Alexander N. Fursenko and Nikolai N. Bolkhovitinov, two patriarchs of Russian American studies, died in 2008.1 Their achievements were probably the highest points of Soviet studies of history of the United States, and their deaths have become a watershed in modern Russian scholarship. A new generation of scholars is now taking the lead in studying and teaching U.S. history in Russia. The approaches and favorite topics of this new group of scholars differ from those of the older Americanists, as do their environment and their students. At the start of the new millennium, U.S. history courses in Russian universities are an integral part of the curricula at the B.A., M.A., and Specialist levels.2 The contexts of teaching American history in Russia have changed markedly over the past fifty years. During the Cold War, Soviet universities loaded their curricula with an ideologically defined image of the Soviet Union's “main adversary” in a bipolar standoff. In the 1990s a romanticized image of the United States began to prevail, when the end of the Cold War helped scuttle old priorities linked to the search for social and class conflicts. More recently, the foreign policies of the George W. Bush administration and another American crusade to reform Russia have aroused a new wave of demonization in official and popular discourses. Nevertheless, students' pragmatic interest in the United States as a place of work and travel and as a source of education for those planning international careers has encouraged the introduction of additional courses on American history. Since the end of the Cold War, the students have changed, too. Those who apply to American studies programs and take American history classes differ from their predecessors in many respects.
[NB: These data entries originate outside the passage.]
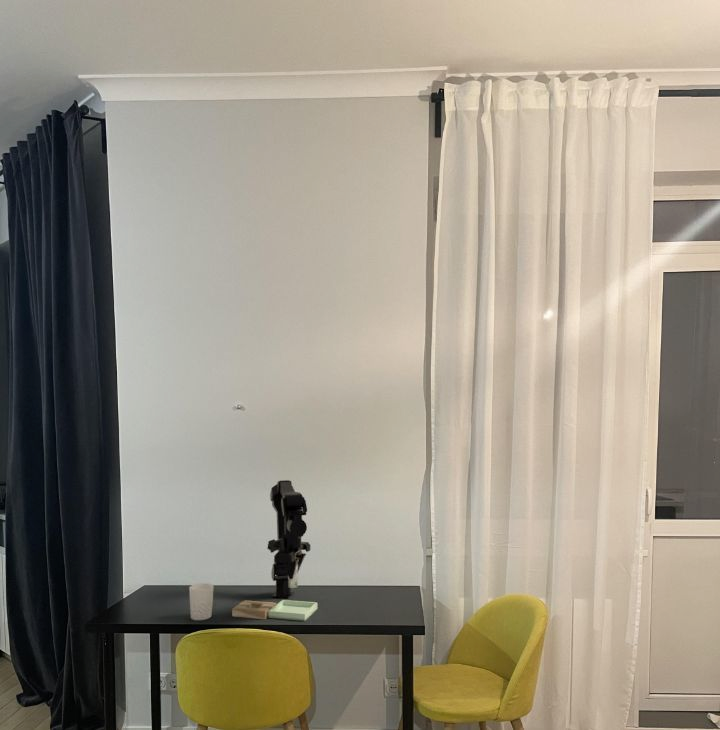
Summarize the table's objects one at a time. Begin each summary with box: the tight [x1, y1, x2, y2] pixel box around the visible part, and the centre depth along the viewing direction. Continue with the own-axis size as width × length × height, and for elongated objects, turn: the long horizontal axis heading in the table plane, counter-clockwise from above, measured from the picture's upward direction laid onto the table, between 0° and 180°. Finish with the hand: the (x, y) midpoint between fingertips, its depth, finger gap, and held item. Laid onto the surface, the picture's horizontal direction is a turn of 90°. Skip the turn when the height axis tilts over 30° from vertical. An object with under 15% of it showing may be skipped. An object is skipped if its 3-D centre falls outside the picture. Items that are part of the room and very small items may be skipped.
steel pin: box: [288, 557, 299, 589], centre depth 200 cm, size 4×4×9 cm
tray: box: [267, 599, 318, 622], centre depth 199 cm, size 12×13×2 cm
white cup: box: [188, 582, 214, 621], centre depth 197 cm, size 8×8×10 cm
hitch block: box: [231, 599, 277, 620], centre depth 200 cm, size 9×12×2 cm
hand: (293, 577), depth 200 cm, fingers closed on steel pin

Often, they have personal experience traveling to the United States (for instance, participating in the popular Work and Travel usa program). These students speak fluent English and frequently seek opportunities to participate in exchange programs with American universities or to continue their education there. They choose courses on U.S. history because the United States inspires them with its opportunities; they also readily participate in student panels at academic conferences.3 This new level of student familiarity with America poses a challenge for their professors, who no longer hold a monopoly on knowledge of the United States; a student's personal experience may exceed that of his or her teacher.